- Born: Maribeth Hughett Price 1963 (age 62–63) Portsmouth, Virginia, U.S.
- Education: Palo Alto High School Dartmouth College (BA) Princeton University (MA)/(PhD)
- Occupations: Geologist and planetary scientist
- Scientific career
- Workplaces: United States Geological Survey James E. Martin Paleontology Research Laboratory

= Maribeth Price =

American geologist and planetary scientist

Maribeth Hughett Price (born 1963) is an American geologist and planetary scientist whose research concerns the geology of Venus, and particularly volcanism on Venus. She is also known as the author of the book Mastering ArcGIS. Price is dean of graduate education at the South Dakota School of Mines and Technology.

==Education and career==
Price was born in 1963 in Portsmouth, Virginia, moved with her family as a child to Palo Alto, California, and graduated from Palo Alto High School in 1981. She majored in earth science at Dartmouth College, earning a bachelor's degree in 1985, with Phi Beta Kappa honors. After working for two years for the United States Geological Survey, she went to Princeton University for graduate study in geosciences. She earned a master's degree there in 1989, and completed her Ph.D. in 1995. Her dissertation, Dating resurfacing on Venus using impact crater densities from GIS-based global mapping, was supervised by John Suppe.

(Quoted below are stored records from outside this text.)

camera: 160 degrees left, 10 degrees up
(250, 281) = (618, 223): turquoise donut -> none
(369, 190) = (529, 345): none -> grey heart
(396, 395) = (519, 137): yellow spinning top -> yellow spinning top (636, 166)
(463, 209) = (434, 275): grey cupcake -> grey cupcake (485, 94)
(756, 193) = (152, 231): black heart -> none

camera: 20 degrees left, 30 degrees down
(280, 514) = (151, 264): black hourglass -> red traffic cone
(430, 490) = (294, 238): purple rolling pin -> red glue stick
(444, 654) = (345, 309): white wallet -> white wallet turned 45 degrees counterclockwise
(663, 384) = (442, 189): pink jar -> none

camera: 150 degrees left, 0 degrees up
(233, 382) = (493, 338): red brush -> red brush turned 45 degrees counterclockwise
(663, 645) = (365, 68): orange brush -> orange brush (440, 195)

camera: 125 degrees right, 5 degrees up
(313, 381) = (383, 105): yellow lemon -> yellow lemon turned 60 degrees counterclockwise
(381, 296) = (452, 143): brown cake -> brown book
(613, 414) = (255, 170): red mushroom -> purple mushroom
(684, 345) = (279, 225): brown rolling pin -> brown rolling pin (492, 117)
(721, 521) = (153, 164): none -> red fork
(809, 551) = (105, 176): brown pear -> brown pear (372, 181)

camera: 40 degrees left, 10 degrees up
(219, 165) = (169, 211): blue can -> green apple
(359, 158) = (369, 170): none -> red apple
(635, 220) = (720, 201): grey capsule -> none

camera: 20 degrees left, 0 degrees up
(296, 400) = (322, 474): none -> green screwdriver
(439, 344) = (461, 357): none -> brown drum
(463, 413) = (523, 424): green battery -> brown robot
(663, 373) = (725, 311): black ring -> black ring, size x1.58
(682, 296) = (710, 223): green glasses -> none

She joined the South Dakota School of Mines and Technology in 1995, as an assistant professor of geology and geological engineering. She was promoted to associate professor in 2003 and full professor in 2010, chaired the department from 2006 to 2011, and became map curator for the James E. Martin Paleontology Research Laboratory in 2011. She was named dean of graduate education in 2017.

==Books==
Price's book Mastering ArcGIS (2004; 8th ed., McGraw Hill, 2019) concerns the ArcGIS software for geographic information system services. She is also the author of Mastering ArcGIS Pro (2015; 2nd ed., 2020) and of Switching to ArcGIS Pro from ArcMap (ESRI Press, 2019; 2nd ed., 2022).